*Dataset items:*
━━━━━━━━━━━━━━━━━━━━
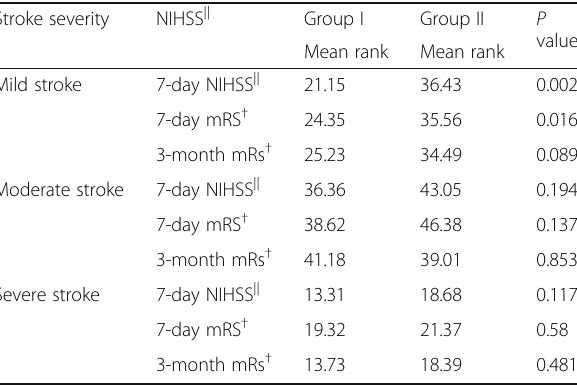
Table 2 Comparisons of 7-day NIHSS, 7-day mRS, and 3-month mRs in both groups ’ subtypes based on NIHSS severity Stroke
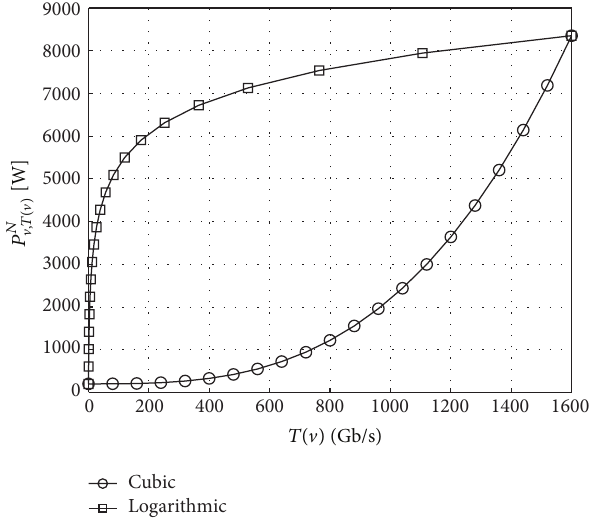
Figure 3: Power consumption of node V , 𝑃 𝑁 V ,𝑇( V ) = 𝑃 𝐶 V + 𝑃 RP V ,𝑇( V ) .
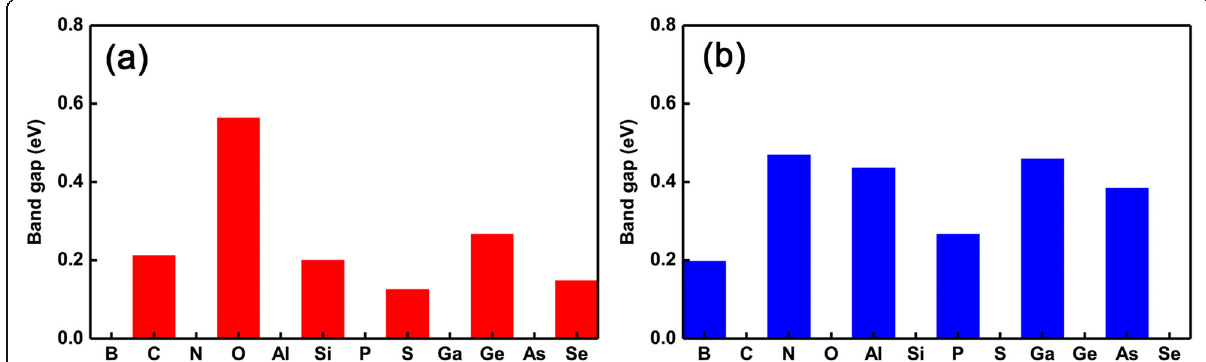
Fig. 4 Band gaps of all single-doped systems. Band gaps of doped GeP 3 monolayers with the different dopants ranging from group V to VI. a the substitution of Ge atoms and b the substitution P atoms,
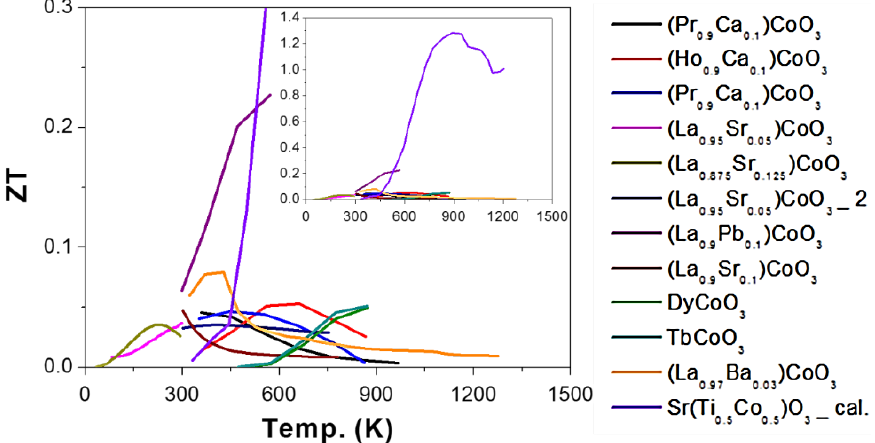
Figure 8. ZT value of ACoO 3 based oxide perovskite materials, all the materials are p-type semiconductors. The symbol “cal.” means the results come from the calculation.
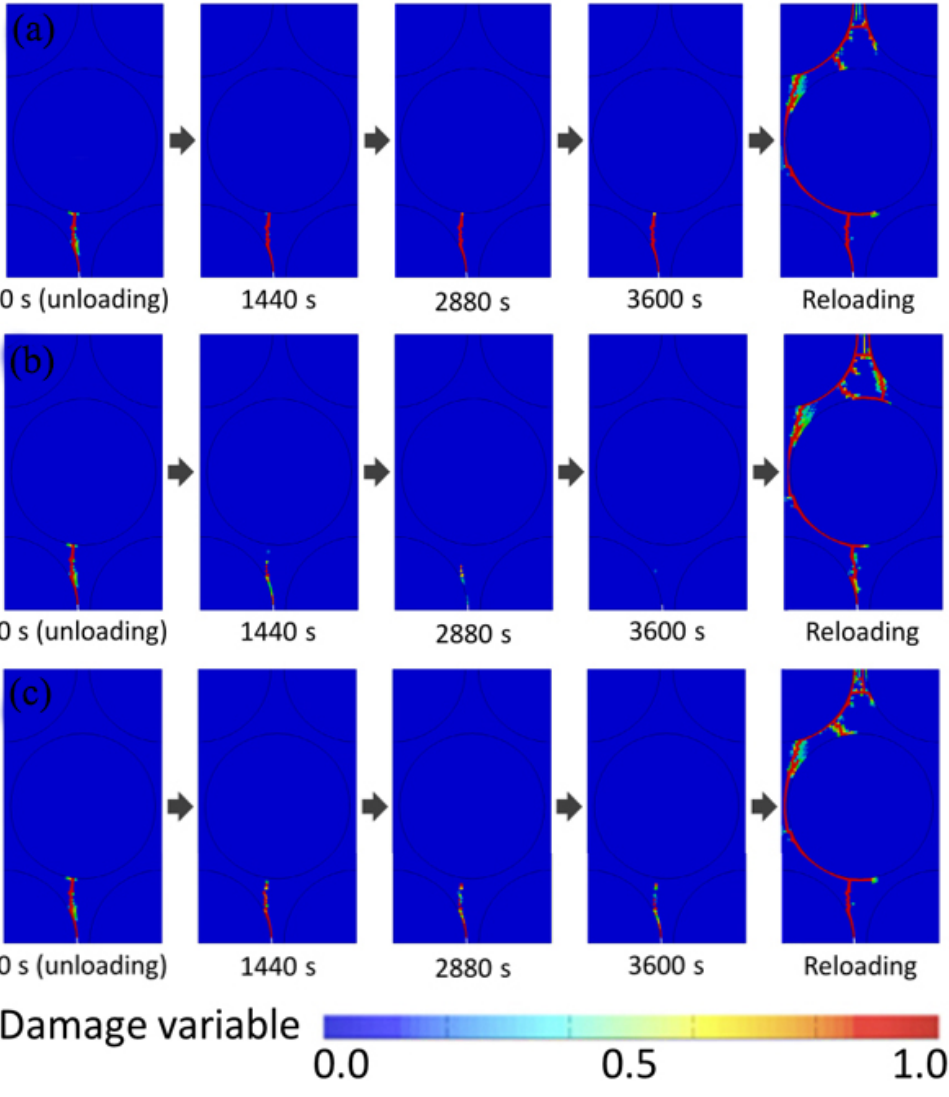
Figure 7. Time series snapshots for the damage-healing processes during the FE analysis: ( a ) T h = 1523 K, a O2 = 0.21; ( b ) T h = 1623 K, a O2 = 0.21; ( c ) T h = 1623 K, a O2 = 0.05 [54].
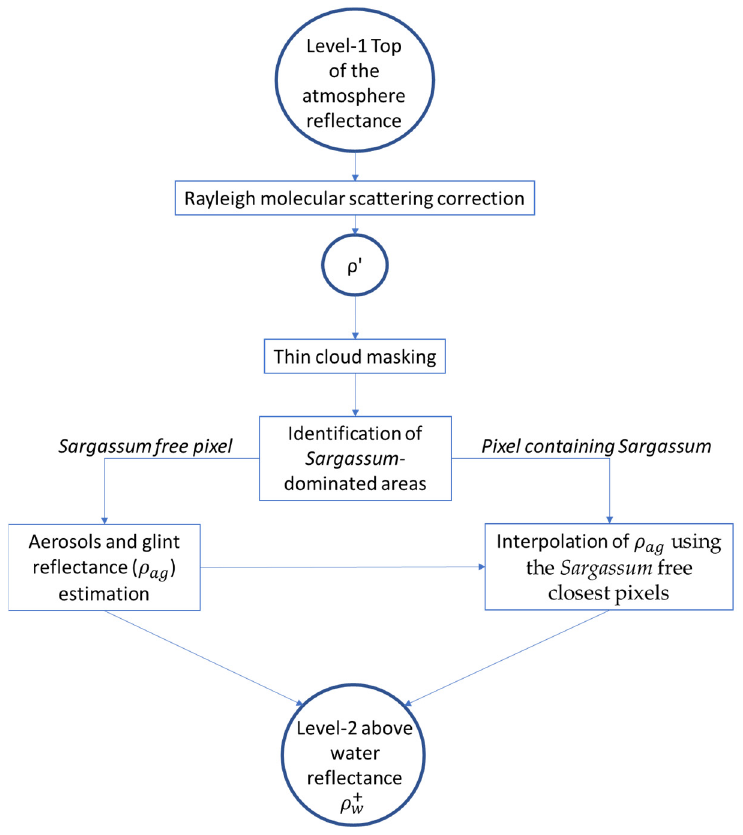
Figure 5. Flowchart of the POLYMER ext procedure to correct the top-of-atmosphere reflectance over Sargassum -dominated areas.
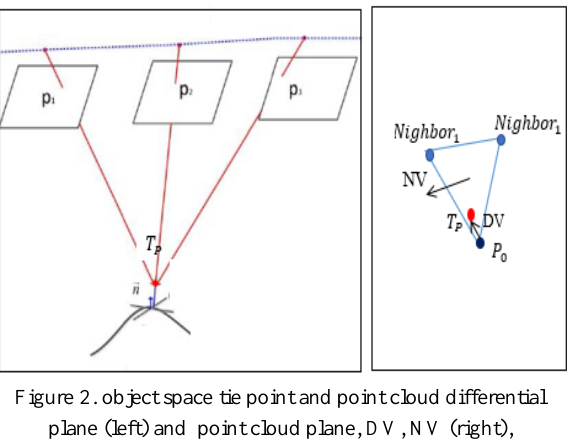
Figure 2. object space tie point and point cloud differential plane (left) and point cloud plane, DV, NV (right),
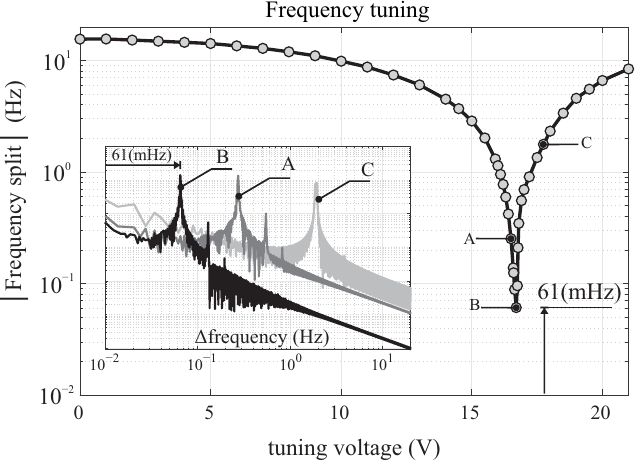
Figure 11. Estimation of | ∆ f | by monitoring the peak in the power spectrum of the nearly-matched region for a high Q-factor device. Inset figure shows the PSD of the drive signal at the corresponding reference points. Results are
━━━━━━━━━━━━━━━━━━━━
*REQUIRED WORK:* In the entries above, find the line that contains "Figure 5. Flowchart" and the line that contains "Figure 2. object". Reproduce exactly those two lines and every line between them, but not the pictures.

*OUTPUT:*
Figure 5. Flowchart of the POLYMER ext procedure to correct the top-of-atmosphere reflectance over Sargassum -dominated areas.
Figure 2. object space tie point and point cloud differential plane (left) and point cloud plane, DV, NV (right),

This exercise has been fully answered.